LOS ANGELES — A summer-long review of U.S. Air Force intelligence, surveillance and reconnaissance (ISR) capabilities is pointing to a growing need for systems able to operate in contested airspace, greater integration with space-based and cyber-assets, and more collaboration with other services and intelligence components.

For more than a decade the Air Force’s ISR efforts have been focused on counterterrorism operations in airspace in which aircraft and unmanned air vehicles (UAVs) have been allowed to operate essentially unchallenged. “But tomorrow’s environment will be potentially different,” says Air Force ISR Deputy Chief of Staff Lt. Gen. Larry James. Describing the future challenge as a “spectrum of conflict,” James adds, “We have to prepare for that environment, and we need a balanced force that will allow us to operate in a nonpermissive/denied environment.”

Speaking at the Air Force Association’s recent Global Warfare Symposium in Los Angeles, James says the results of the ISR review were “briefed to the secretary of the Air Force a couple of weeks ago.” The results “form the FY13 [fiscal 2013] budget position for the Air Force, and will inform FY14. The secretary of defense has signed off on a couple of clear points for that.”
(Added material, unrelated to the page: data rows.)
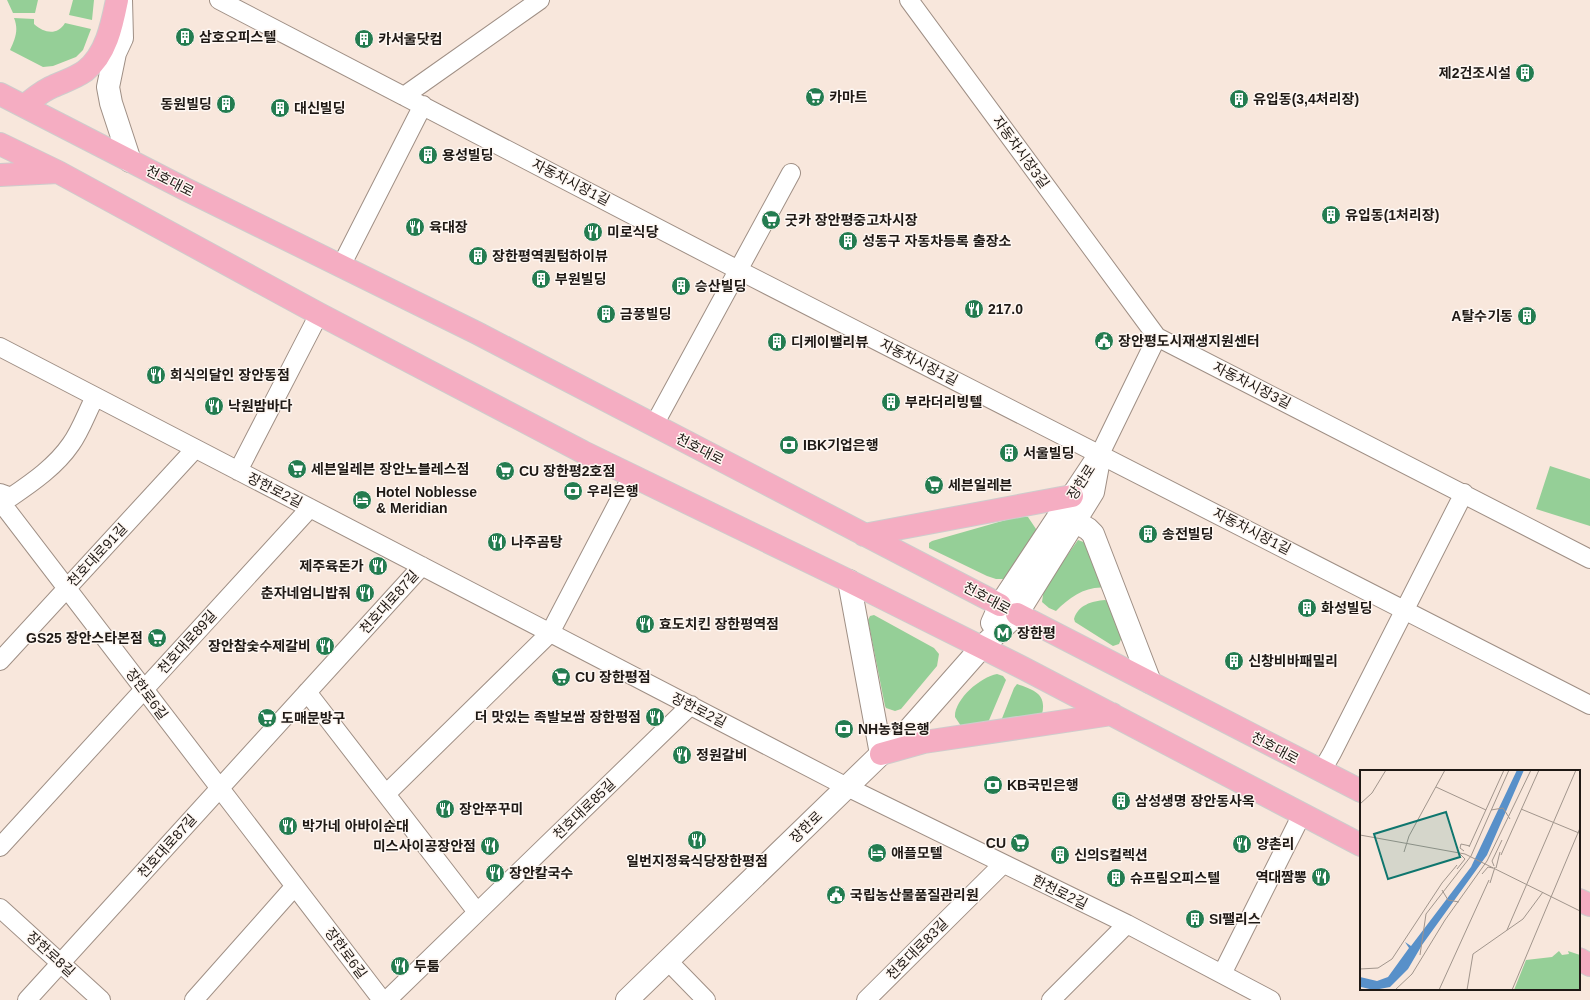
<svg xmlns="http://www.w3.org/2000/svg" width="1590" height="1000" font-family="Arial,'Noto Sans KR',sans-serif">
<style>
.green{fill:#95cf97}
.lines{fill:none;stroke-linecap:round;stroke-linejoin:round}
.street-casing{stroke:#9f8f85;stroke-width:20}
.secondary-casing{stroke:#9f8f85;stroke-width:24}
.primary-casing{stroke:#cecccc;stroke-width:24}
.street{stroke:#fff;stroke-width:18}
.secondary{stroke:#fff;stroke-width:22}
.primary{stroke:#f5adc2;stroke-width:22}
.labels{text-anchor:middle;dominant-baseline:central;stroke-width:3;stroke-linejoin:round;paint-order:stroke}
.poi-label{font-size:14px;font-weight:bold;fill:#1f1915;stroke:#fef7f2;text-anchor:start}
.street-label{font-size:14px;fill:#1f1915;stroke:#fef7f2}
.inset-road{fill:none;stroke:#a1958c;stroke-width:1}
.view{fill:#0f766e;fill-opacity:0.15;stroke:#0f766e;stroke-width:2}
.inset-edge{fill:none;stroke:#1f1915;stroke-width:2}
</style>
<rect width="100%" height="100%" fill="#f8e7dc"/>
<!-- green -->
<path class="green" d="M7,0H38L35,13H13Z
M73,0H94L92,20L69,15Z
M14,18L34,19V24C44,33 57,36 65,23L91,29L83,50L76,57L53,66L43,67L10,50C15,39 19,30 14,18Z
M1550,466L1590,479V526L1536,509Z
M1020,516L1028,517L1038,532L1008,579H996L987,576L929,548V543L932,541Z
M1078,540L1089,544L1107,588C1087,585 1070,597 1056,611L1049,608L1042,602L1044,588Z
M1105,600L1112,603L1122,637L1119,644L1113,646L1075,622L1074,619C1078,605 1092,601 1105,600Z
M874,615L934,648L939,654L937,666L901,709L895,711L886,708L885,706L868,620L870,616Z
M997,674L1003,676L1006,680L987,725L961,726L955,717C954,700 980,677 997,674Z
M1017,684C1034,690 1047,694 1042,714L1001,721L1014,688Z"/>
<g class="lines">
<defs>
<path id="street" d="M219,0L746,274L1590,705
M909,0L1157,337L1590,559
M404,96L540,0
M341,266L423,105
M0,347L847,787L1127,924L1271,1000
M654,425L791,173
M1100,454L1157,337
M238,471L319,314
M0,493L11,497C33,482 56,466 71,444C81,430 87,412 95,397
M0,501L382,1000
M0,661L195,449
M307,692L477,912
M1321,772L1332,753L1464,493
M386,794L550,633L632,476
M0,847L310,508
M0,908L101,1000
M667,960L706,1000
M1222,974L1302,814
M27,1000L422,566
M194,1000L295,886
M387,1000L691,705
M866,1000L1003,864
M1051,1000L1127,924"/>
<path id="secondary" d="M121,0L122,38L115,53L108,87L111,103L130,161
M1063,514L1088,529L1093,534L1150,682
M849,581L881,754
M992,623L1000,605L1096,460
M627,1000L881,754L905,734L981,648L1017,614L1093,492L1100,454"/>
<path id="primary" d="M0,94L185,189L477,333L1000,605
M24,106C33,99 43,90 54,86C65,81 75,78 85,71C106,55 112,25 117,0
M0,144L58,172L319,314L583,452L849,581L1023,668L1361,845
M0,175L58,172
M864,535L1072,496
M1017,614L1361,791
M881,754L924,742L1112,714
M1579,900L1590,905
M1579,959L1590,965"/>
</defs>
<!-- street casing -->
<use href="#street" class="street-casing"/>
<!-- secondary casing -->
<use href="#secondary" class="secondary-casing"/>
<!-- primary casing -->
<use href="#primary" class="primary-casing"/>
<!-- street -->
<use href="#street" class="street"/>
<!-- secondary -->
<use href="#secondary" class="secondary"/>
<!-- primary -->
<use href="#primary" class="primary"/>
</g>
<!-- icons -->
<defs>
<symbol id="building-disc" viewBox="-11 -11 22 22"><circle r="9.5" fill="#247c50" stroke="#fef7f2"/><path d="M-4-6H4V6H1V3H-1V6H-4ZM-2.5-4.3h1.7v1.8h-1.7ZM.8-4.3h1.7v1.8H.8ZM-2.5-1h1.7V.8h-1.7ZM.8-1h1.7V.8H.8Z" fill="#fff"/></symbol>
<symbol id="supermarket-disc" viewBox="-11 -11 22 22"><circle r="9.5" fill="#247c50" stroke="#fef7f2"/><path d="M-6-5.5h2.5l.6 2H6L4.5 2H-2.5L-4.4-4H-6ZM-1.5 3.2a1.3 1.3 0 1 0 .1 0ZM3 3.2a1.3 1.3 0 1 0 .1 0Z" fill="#fff"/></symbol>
<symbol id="restaurant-disc" viewBox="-11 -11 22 22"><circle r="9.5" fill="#247c50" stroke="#fef7f2"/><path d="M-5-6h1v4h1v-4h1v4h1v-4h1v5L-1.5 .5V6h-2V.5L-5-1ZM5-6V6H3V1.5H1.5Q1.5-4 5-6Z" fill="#fff"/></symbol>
<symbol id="civic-disc" viewBox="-11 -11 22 22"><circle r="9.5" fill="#247c50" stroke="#fef7f2"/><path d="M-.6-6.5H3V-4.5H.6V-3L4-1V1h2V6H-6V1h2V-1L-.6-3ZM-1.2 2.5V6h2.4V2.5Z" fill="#fff"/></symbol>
<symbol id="bank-disc" viewBox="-11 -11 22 22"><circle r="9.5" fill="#247c50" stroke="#fef7f2"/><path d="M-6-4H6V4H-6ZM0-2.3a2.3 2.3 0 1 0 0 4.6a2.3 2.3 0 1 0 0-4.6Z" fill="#fff"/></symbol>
<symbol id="hotel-disc" viewBox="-11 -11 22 22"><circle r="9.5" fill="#247c50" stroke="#fef7f2"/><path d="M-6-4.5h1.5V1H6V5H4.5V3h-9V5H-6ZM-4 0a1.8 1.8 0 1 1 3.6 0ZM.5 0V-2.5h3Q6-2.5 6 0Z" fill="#fff"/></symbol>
<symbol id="metro-disc" viewBox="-11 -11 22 22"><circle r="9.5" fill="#247c50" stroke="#fef7f2"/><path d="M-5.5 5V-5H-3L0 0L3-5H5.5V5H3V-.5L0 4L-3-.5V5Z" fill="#fff"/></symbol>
</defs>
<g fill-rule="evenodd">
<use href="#building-disc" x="174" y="26" width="22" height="22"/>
<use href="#building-disc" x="353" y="28" width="22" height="22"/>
<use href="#building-disc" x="1514" y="62" width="22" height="22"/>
<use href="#supermarket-disc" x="804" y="86" width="22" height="22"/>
<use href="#building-disc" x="1228" y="88" width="22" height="22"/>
<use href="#building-disc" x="215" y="93" width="22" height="22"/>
<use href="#building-disc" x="269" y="97" width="22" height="22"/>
<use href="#building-disc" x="417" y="144" width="22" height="22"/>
<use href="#building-disc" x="1320" y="204" width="22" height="22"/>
<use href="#supermarket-disc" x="760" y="209" width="22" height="22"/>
<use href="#restaurant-disc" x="404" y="216" width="22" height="22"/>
<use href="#restaurant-disc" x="582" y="221" width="22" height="22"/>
<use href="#building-disc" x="837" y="230" width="22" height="22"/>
<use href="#building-disc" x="467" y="245" width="22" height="22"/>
<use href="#building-disc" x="530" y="268" width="22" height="22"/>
<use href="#building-disc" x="670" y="275" width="22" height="22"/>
<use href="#restaurant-disc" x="963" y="298" width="22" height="22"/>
<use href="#building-disc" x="595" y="303" width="22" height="22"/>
<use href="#building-disc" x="1516" y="305" width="22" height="22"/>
<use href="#civic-disc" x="1093" y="330" width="22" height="22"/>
<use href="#building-disc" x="766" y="331" width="22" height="22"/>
<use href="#restaurant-disc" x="145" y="364" width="22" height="22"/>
<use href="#building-disc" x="880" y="391" width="22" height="22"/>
<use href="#restaurant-disc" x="203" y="395" width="22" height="22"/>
<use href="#bank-disc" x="778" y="434" width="22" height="22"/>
<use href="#building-disc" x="998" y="442" width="22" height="22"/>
<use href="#supermarket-disc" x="286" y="458" width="22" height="22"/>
<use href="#supermarket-disc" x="494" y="460" width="22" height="22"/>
<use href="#supermarket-disc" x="923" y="474" width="22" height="22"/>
<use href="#bank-disc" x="562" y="480" width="22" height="22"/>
<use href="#hotel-disc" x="351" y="489" width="22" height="22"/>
<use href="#building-disc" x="1137" y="523" width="22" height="22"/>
<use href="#restaurant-disc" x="486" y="531" width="22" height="22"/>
<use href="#restaurant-disc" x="367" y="555" width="22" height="22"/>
<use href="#restaurant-disc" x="354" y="582" width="22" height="22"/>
<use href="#building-disc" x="1296" y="597" width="22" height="22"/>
<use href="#restaurant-disc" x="634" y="613" width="22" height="22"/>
<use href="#metro-disc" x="992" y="622" width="22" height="22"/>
<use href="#supermarket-disc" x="146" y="627" width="22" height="22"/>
<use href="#restaurant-disc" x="314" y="635" width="22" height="22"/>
<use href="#building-disc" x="1223" y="650" width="22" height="22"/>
<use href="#supermarket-disc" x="550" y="666" width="22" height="22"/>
<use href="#restaurant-disc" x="644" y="706" width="22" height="22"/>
<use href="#supermarket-disc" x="256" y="707" width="22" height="22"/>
<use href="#bank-disc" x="833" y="718" width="22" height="22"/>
<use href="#restaurant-disc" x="671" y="744" width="22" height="22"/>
<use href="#bank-disc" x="982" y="774" width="22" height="22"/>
<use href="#building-disc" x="1110" y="790" width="22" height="22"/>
<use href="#restaurant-disc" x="434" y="798" width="22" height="22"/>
<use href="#restaurant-disc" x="277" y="815" width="22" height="22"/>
<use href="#restaurant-disc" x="686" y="829" width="22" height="22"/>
<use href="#supermarket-disc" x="1009" y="832" width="22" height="22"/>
<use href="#restaurant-disc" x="1231" y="833" width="22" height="22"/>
<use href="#restaurant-disc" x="479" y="835" width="22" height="22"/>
<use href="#hotel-disc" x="866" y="842" width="22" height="22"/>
<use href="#building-disc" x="1049" y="844" width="22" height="22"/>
<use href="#restaurant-disc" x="484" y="862" width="22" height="22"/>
<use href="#restaurant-disc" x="1310" y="866" width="22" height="22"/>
<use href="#building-disc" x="1105" y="867" width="22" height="22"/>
<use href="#civic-disc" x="825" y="884" width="22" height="22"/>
<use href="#building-disc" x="1184" y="908" width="22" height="22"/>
<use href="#restaurant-disc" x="389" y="955" width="22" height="22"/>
</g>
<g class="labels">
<!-- poi labels -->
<g class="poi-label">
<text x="199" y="37">삼호오피스텔</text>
<text x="378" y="39">카서울닷컴</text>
<text x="1511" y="73" text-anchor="end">제2건조시설</text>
<text x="829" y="97">카마트</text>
<text x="1253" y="99">유입동(3,4처리장)</text>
<text x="212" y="104" text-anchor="end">동원빌딩</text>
<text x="294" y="108">대신빌딩</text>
<text x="442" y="155">용성빌딩</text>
<text x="1345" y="215">유입동(1처리장)</text>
<text x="785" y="220">굿카 장안평중고차시장</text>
<text x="429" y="227">육대장</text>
<text x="607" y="232">미로식당</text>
<text x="862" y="241">성동구 자동차등록 출장소</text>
<text x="492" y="256">장한평역퀀텀하이뷰</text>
<text x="555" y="279">부원빌딩</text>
<text x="695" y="286">승산빌딩</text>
<text x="988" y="309">217.0</text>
<text x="620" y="314">금풍빌딩</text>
<text x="1513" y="316" text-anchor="end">A탈수기동</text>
<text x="1118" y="341">장안평도시재생지원센터</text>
<text x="791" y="342">디케이밸리뷰</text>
<text x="170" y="375">회식의달인 장안동점</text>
<text x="905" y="402">부라더리빙텔</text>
<text x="228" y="406">낙원밤바다</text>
<text x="803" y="445">IBK기업은행</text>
<text x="1023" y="453">서울빌딩</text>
<text x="311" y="469">세븐일레븐 장안노블레스점</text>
<text x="519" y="471">CU 장한평2호점</text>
<text x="948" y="485">세븐일레븐</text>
<text x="587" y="491">우리은행</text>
<text x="376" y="492">Hotel Noblesse<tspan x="376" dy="16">&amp; Meridian</tspan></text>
<text x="1162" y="534">송전빌딩</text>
<text x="511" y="542">나주곰탕</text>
<text x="364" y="566" text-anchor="end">제주육돈가</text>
<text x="351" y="593" text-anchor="end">춘자네엄니밥줘</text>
<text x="1321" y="608">화성빌딩</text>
<text x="659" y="624">효도치킨 장한평역점</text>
<text x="1017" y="633">장한평</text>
<text x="143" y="638" text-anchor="end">GS25 장안스타본점</text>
<text x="311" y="646" text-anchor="end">장안참숯수제갈비</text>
<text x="1248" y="661">신창비바패밀리</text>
<text x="575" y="677">CU 장한평점</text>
<text x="641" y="717" text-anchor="end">더 맛있는 족발보쌈 장한평점</text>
<text x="281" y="718">도매문방구</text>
<text x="858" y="729">NH농협은행</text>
<text x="696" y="755">정원갈비</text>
<text x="1007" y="785">KB국민은행</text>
<text x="1135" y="801">삼성생명 장안동사옥</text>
<text x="459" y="809">장안쭈꾸미</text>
<text x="302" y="826">박가네 아바이순대</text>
<text x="1006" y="843" text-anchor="end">CU</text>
<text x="1256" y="844">양촌리</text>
<text x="476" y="846" text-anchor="end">미스사이공장안점</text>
<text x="891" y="853">애플모텔</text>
<text x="1074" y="855">신의S컬렉션</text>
<text x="697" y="861" text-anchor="middle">일번지정육식당장한평점</text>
<text x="509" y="873">장안칼국수</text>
<text x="1307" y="877" text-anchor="end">역대짬뽕</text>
<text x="1130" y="878">슈프림오피스텔</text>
<text x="850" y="895">국립농산물품질관리원</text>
<text x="1209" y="919">SI팰리스</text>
<text x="414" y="966">두툼</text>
</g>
<!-- street labels -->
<g class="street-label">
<text transform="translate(1021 152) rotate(54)">자동차시장3길</text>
<text transform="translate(170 181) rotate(27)">천호대로</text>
<text transform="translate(571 182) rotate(27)">자동차시장1길</text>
<text transform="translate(919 362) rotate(27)">자동차시장1길</text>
<text transform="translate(1252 385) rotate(27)">자동차시장3길</text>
<text transform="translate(700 449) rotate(27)">천호대로</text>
<text transform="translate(1081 482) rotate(-57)">장한로</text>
<text transform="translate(275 490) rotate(27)">장한로2길</text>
<text transform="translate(1252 531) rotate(27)">자동차시장1길</text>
<text transform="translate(97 555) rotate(-47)">천호대로91길</text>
<text transform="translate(987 598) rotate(28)">천호대로</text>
<text transform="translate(389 602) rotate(-48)">천호대로87길</text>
<text transform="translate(187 642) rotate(-48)">천호대로89길</text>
<text transform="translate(147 694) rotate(53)">장한로6길</text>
<text transform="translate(699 710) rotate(27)">장한로2길</text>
<text transform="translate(1275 748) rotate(28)">천호대로</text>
<text transform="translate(584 809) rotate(-44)">천호대로85길</text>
<text transform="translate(806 827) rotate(-44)">장한로</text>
<text transform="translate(167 846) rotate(-48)">천호대로87길</text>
<text transform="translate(1060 892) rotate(26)">한천로2길</text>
<text transform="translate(917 949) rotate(-45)">천호대로83길</text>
<text transform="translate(346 953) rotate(53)">장한로6길</text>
<text transform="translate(51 954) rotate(42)">장한로8길</text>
</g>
</g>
<!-- overview -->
<g transform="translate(1360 770)">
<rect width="220" height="220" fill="#f8e7dc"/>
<path d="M199,181L202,185L209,184L208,181L220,185V220H154L166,190L192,187Z" fill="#95cf97"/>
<path d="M157,0H164L127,85L62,175L48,199L30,217L14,220L1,217L0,207L17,211L28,207L49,178L45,172L51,176L111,97Z" fill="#5890c9"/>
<path class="inset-road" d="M76,17L126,40M0,34L12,23L26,0M161,39L219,63M131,40L143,38L150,49M0,65L105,84L220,141M109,77L144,0M104,81L100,78L101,74L110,76M44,82L49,66L85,0M141,85L179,0M134,96L132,91L142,70M136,98L140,82M97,99L105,89L99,83M122,104L128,97L133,98M130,113L135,97M82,120L88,130L99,132M147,160L216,0M60,185L66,144L111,86L149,0M0,199L18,198L32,189L82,113L97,95M35,220L52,204L85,150L127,91L171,0M79,220L129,110M107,220L113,184L163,149L183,122M152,220L220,58"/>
<path class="view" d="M86,42L100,87L28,109L14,64Z"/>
<rect width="220" height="220" class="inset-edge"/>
</g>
</svg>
Key points emerging from the review include greater integration of ISR across air, space and cyber-domains, better technology to handle the growing quantities of data and improved methods to fuse the information from various electro-optic, infrared, signals intelligence and light detection and ranging systems now in use.

“How do you fuse it? How do you integrate it?” James asks. “If you go to a distributed common ground system site today you’ll see a noncommissioned officer staring at a screen for four hours trying to identify patterns as they stare at a compound in Afghanistan. There are opportunities for machines to be used to interpret patterns.”

The review also examined closer ties with coalition partners and sustaining adequate bandwidth capacity for ISR requirements. “How do we ensure we have the pipes to ship that around the world, and make sure it is assured?” James says.

Although he believes the ISR enterprise will “do relatively well compared to other areas” in the face of dramatic budget cuts, James says the review revealed disquieting news in the research and development (R&D) and science and technology (S&T) areas. “As we try to peel back the onion, frankly we didn’t find a robust and disciplined process,” he says. Many areas were found to be “stovepiped” and “didn’t have hands around managing the R&D and S&T budgets.” Describing this money as “seed-corn dollars,” James adds, “We absolutely have to do that and get it right in terms of prioritizing those R&D and S&T budgets.”

The Air Force is meanwhile on track to deliver the capability to provide 65 combat air patrols (CAP) in theater with the MQ-1 Predator/MQ-9 Reaper and RQ-4 Global Hawk force by the end of fiscal 2013. All 268 MQ-1s have been delivered and the Air Force is close to acquiring the first 100 of up to 400 MQ-9s, as the transition continues to an all-Reaper fleet by fiscal 2016. Some 60 CAPS are supporting ground operations today in Iraq and Afghanistan and together are producing 1,200 hr./week of full-motion video. ISR analysts are handling up to 11,000 still pictures a month taken by the Global Hawk fleet, James adds.

The Gorgon Stare, a wide-area surveillance system carried by the Reaper, generates two frames per second of motion imagery. “It gives us 4 x 4-kilometer continuous coverage, and has been a tremendous success since it was introduced last spring,” James says. Together with Blue Devil 2, a surveillance airship due to be deployed to Afghanistan in 2012, the two systems will be able to generate 53 terabytes of data per day, or roughly the equivalent of 54,000 full-length movies per day, he adds. Another successful ISR system, the C-130 mounted, multi-spectral Shadow Harvest, has just been “brought back out of theater three weeks ago,” James says.

The MC-12W, a modified King Air 350, is also proving a valuable asset and recently notched its 12,000th combat hour since flying its first sortie over Iraq in June 2009. Thirty MC-12W Project Liberty aircraft are deployed, with seven stationed at Beale AFB, Calif., for training and maintenance.